Soekarno membantah jika Supersemar merupakan alat transfer kekuasaan kepada Jenderal Soeharto. Pada 16 Maret 1966, Bung Karno membuat pengumuman untuk menjelaskan Supersemar. Ia menegaskan bahwa dirinya masih berkuasa penuh, baik sebagai kepala eksekutif pemerintahan dan mandatoris MPRS.
Soeharto yang khawatir jika surat perintah itu bisa dicabut oleh Soekarno, lantas mengukuhkannya menjadi sebuah ketetapan MPRS. Bahkan, komposisi pimpinan dan keanggotaan di dalam MPRS diubah sebelum Sidang Umum digelar pada 20 Juni-6 Juli 1966.
Soekarno sendiri berupaya menghimpun dukungan politik dengan pidatonya yang dikenal dengan Nawaksara dalam Sidang Umum MPRS. Namun, pidato pertanggungjawabannya itu justru ditolak.
Bahkan, gelar presiden seumur hidup bagi Soekarno dicabut oleh lembaga ini. Sebaliknya, Soeharto berhasil mencapai tujuannya dengan diputuskannya Supersemar menjadi Ketetapan MPRS No.IX/MPRS/1966.
Asvi mengatakan, bagi Soeharto upaya untuk meraih kekuasaan itu sebenarnya sudah dimulai setelah peristiwa 1 Oktober 1965 atau dikenal Gerakan 30 September/PKI. Setelah peristiwa penculikan tujuh petinggi Angkatan Darat, Soeharto menurutnya sudah menyusun kekuatan secara bertahap. Hingga kemudian, Soeharto berhasil mengambil alih kekuasaan dari Soekarno.

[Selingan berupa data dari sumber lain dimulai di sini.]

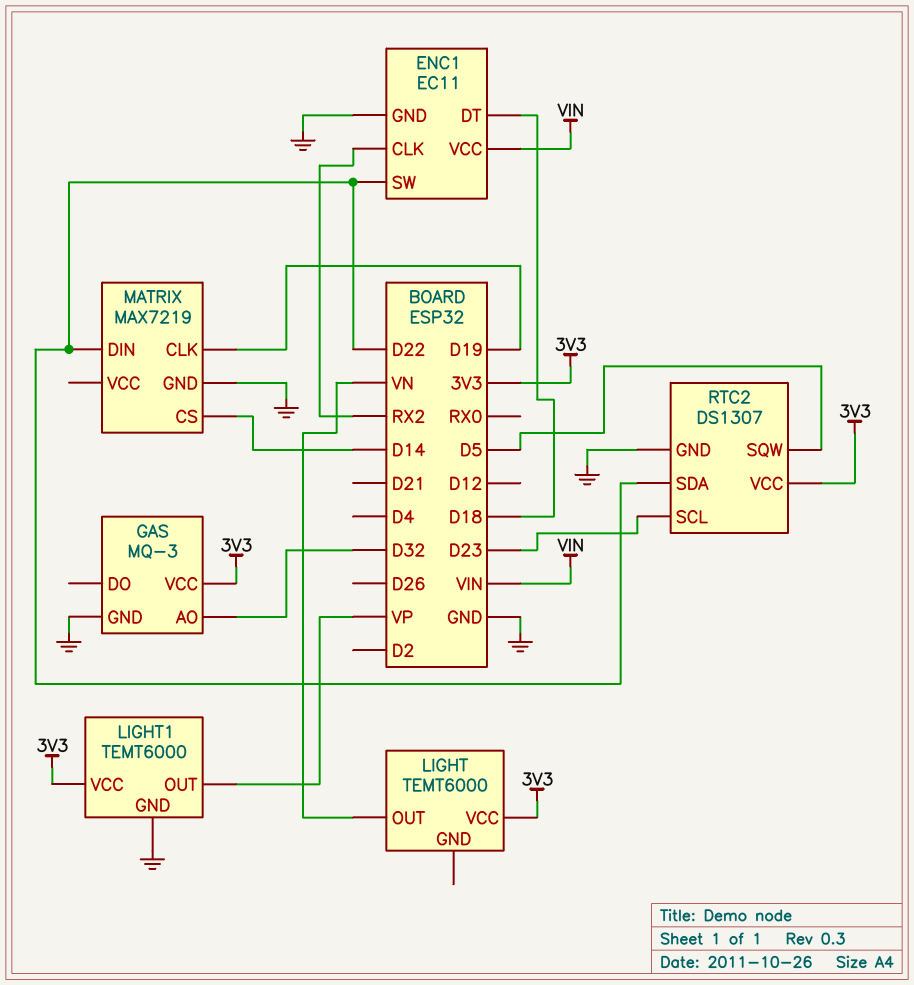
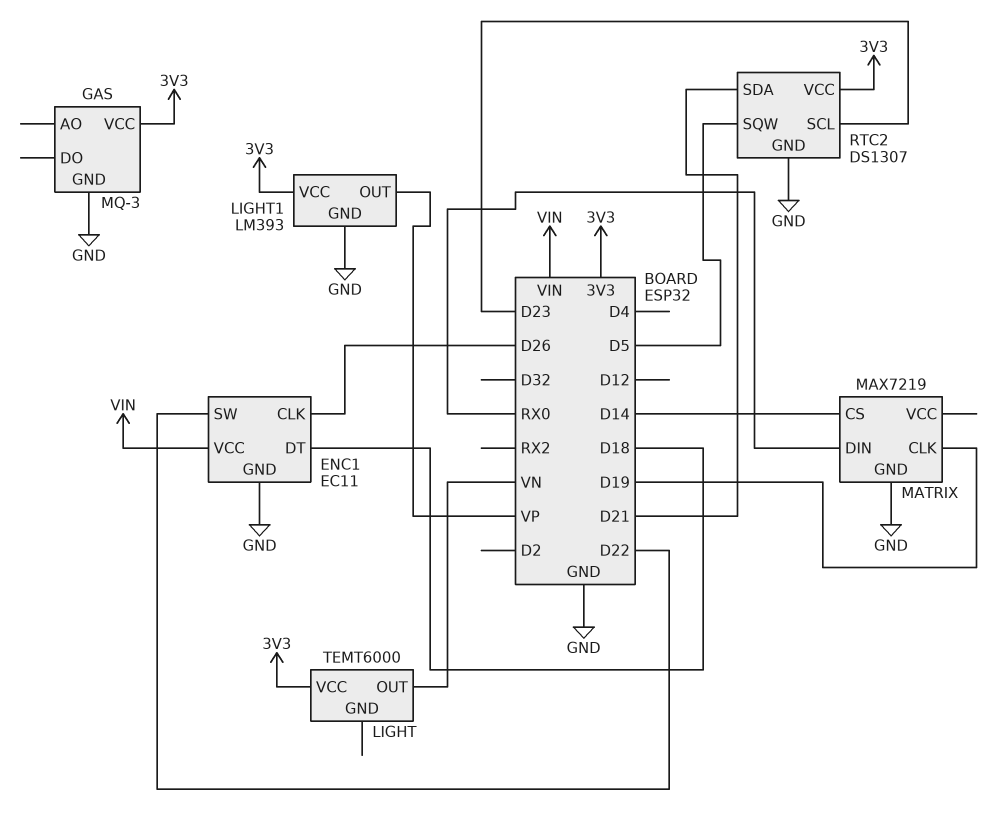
ENC1 pin CLK: RX2 -> D26
GAS pin AO: D32 -> none
LIGHT1: TEMT6000 -> LM393
MATRIX pin DIN: D22 -> RX0
RTC2 pin SDA: D22 -> D21

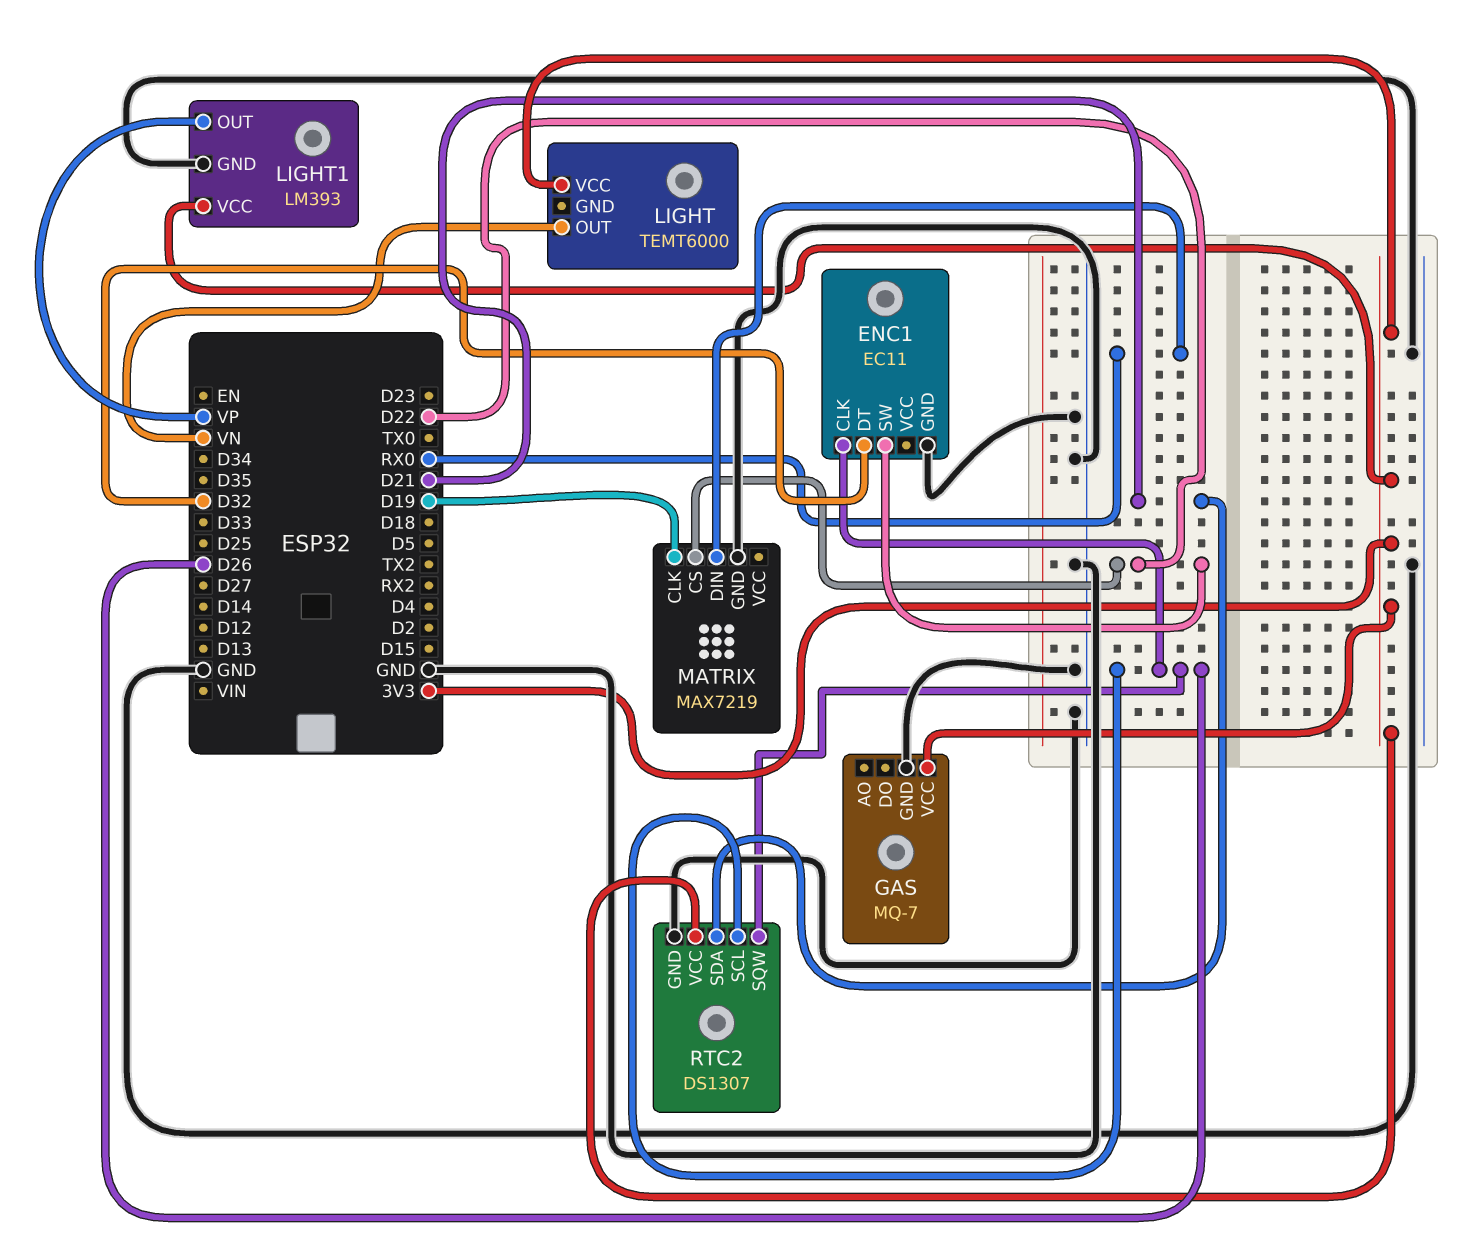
ENC1 pin DT: D18 -> D32
ENC1 pin VCC: VIN -> none
GAS: MQ-3 -> MQ-7
MATRIX pin CS: D14 -> D22
RTC2 pin SCL: D23 -> D26
RTC2 pin SQW: D5 -> D26

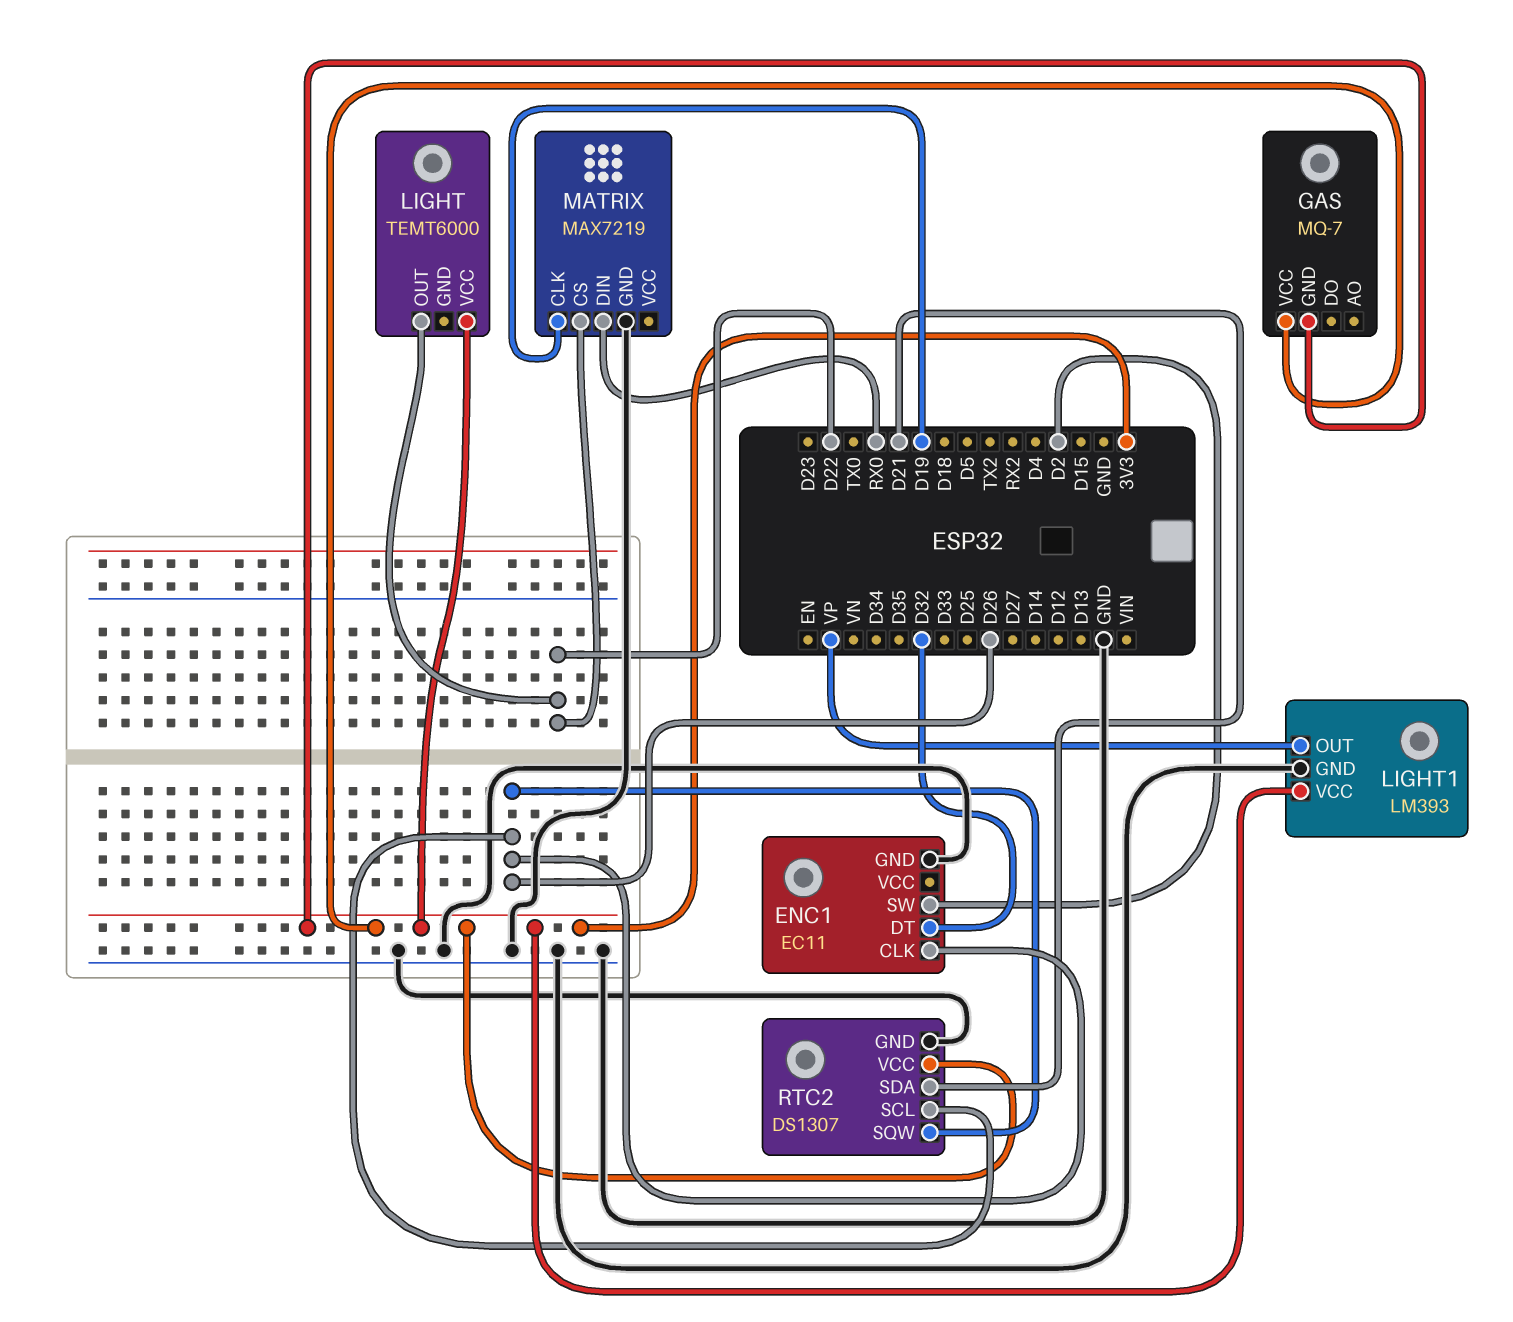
ENC1 pin SW: D22 -> D2
GAS pin GND: GND -> 3V3
LIGHT pin OUT: VN -> D22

Dalam hal ini, Asvi memandang apa yang dilakukan Soeharto sesuai dengan teori 'kudeta merangkak'. Teori tersebut menunjukkan bahwa proses pengambilalihan kekuasaan tidak seketika dan drastis, melainkan secara bertahap.
"Dan Soeharto melakukan itu sejak awal Oktober 1965 hingga Maret 1966 dan sampai 1967 ketika ia menjabat sebagai presiden," tambahnya.
Sejalan dengan pandangan Asvi, F.X Baskara Tulus Wardaya dalam bukunya berjudul "Membongkar Supersemar!: dari CIA hingga Kudeta merangkak Melawan Bung Karno" menuliskan, Amerika Serikat menyebut Supersemar sebagai sebentuk kudeta yang 'khas Indonesia'. Dalam laporan Dubes Green kepada Departemen Luar Negeri AS di Washington tertanggal 12 Maret 1966, dokumen itu mengatakan Supersemar adalah cara militer untuk memotong kekuasaan Bung Karno.
Hal itu disebut sebagai reaksi atas tindakan Bung Karno memecat Menteri Pertahanan Nasution dan mau menggantikannya dengan seseorang yang pro-Komunis. Amerika sendiri tampaknya tak keberatan dengan tindakan Soeharto itu. Bahkan, dalam dokumen tersebut, Amerika memakai istilah kepemimpinan Soeharto sebagai pemerintahan yang baru.
Sementara itu, dalam penafsiran Soeharto, seperti diungkapkan dalam otobiografinya, perintah itu dikeluarkan di saat negara dalam keadaan gawat di mana integritas Presiden, ABRI, dan rakyat sedang dalam bahaya. Sedangkan keamanan, ketertiban, dan pemerintahan berada dalam keadaan berantakan.
Dengan kata lain, A. Pambudi dalam bukunya berjudul "Supersemar Palsu: Kesaksian Tiga Jenderal" menuliskan, Soeharto menganggap Supersemar melebihi sekedar 'instruksi presiden', atau bahkan pemindahan kekuasaan eksekutif yang terbatas. Menurut penafsiran Soeharto, Supersemar adalah kekuasaan untuk bertindak apapun, selama itu dianggap perlu, dan dianggap relevan untuk memulihkan keamanan dan ketertiban.
Namun dalam outobiografinya pula, soeharto mengatakan tidak pernah menganggap Supersemar sebagai tujuan untuk memperoleh kekuasaan. Menurutnya, Surat Perintah 11 Maret itu juga bukan merupakan alasan untuk mengadakan kudeta secara terselubung. Ia menyebut Supersemar adalah awal perjuangan Orde Baru.